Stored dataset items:
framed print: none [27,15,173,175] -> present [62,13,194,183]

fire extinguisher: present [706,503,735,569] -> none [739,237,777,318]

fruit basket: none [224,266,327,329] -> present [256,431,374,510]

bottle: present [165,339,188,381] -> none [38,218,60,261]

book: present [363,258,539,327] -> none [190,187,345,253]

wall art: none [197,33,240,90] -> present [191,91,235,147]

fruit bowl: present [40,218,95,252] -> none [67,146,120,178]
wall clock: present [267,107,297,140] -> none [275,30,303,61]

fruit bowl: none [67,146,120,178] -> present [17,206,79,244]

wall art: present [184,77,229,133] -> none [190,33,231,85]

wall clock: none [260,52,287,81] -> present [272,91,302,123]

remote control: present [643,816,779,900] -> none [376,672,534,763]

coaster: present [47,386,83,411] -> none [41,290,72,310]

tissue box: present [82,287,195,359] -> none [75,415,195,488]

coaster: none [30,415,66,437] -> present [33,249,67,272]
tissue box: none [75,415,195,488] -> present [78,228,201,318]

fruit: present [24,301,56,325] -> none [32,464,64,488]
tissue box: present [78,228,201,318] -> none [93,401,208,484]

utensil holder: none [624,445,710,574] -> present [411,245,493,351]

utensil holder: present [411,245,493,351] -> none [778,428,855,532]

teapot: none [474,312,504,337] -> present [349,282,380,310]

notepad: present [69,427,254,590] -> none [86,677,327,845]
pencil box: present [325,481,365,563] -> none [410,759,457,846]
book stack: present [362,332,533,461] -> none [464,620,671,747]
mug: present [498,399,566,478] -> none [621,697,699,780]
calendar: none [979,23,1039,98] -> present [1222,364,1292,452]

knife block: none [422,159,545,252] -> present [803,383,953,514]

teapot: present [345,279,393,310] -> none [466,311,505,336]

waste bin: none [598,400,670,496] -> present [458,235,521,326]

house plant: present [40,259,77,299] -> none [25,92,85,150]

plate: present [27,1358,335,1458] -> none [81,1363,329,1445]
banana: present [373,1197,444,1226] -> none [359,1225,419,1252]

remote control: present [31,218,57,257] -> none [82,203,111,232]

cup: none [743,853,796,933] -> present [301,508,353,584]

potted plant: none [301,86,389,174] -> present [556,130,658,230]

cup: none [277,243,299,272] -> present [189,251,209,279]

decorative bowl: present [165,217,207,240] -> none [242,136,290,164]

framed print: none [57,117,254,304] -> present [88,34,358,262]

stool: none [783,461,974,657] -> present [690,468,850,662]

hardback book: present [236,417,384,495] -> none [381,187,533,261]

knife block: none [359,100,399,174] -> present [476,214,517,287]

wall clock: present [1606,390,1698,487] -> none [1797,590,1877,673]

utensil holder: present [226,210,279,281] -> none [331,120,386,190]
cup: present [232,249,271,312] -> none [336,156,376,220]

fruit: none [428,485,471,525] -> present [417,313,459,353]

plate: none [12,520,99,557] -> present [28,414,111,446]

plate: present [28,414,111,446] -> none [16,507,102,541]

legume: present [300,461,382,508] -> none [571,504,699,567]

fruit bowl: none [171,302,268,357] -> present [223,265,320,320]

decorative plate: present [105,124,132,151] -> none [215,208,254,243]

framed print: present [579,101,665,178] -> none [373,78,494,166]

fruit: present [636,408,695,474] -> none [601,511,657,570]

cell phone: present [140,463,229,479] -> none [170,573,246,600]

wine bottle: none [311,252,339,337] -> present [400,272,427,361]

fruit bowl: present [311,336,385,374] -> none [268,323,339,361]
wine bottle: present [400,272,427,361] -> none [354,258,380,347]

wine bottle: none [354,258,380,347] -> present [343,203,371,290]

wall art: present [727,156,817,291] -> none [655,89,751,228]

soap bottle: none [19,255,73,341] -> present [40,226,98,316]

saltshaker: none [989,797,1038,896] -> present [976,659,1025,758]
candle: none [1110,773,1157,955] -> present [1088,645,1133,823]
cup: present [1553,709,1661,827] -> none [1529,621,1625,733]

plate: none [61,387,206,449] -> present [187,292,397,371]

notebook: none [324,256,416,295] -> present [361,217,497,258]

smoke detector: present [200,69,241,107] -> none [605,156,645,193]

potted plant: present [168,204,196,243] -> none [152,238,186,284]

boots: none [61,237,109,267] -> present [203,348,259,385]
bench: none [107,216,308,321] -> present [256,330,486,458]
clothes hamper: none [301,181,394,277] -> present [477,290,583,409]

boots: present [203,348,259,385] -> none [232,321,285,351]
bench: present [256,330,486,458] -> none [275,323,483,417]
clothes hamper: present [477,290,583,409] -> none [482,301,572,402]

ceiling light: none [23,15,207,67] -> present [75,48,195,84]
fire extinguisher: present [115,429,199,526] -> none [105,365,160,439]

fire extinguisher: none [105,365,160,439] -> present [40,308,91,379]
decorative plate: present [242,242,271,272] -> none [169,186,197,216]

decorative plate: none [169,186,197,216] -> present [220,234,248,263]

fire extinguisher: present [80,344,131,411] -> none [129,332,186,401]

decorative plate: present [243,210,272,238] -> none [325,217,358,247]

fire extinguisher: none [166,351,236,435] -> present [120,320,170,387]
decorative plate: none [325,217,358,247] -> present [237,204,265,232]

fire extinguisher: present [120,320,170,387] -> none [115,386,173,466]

=== What is being asked ===
Copy each line of the data that contains the word "utensil".

=== Answer box ===
utensil holder: none [624,445,710,574] -> present [411,245,493,351]
utensil holder: present [411,245,493,351] -> none [778,428,855,532]
utensil holder: present [226,210,279,281] -> none [331,120,386,190]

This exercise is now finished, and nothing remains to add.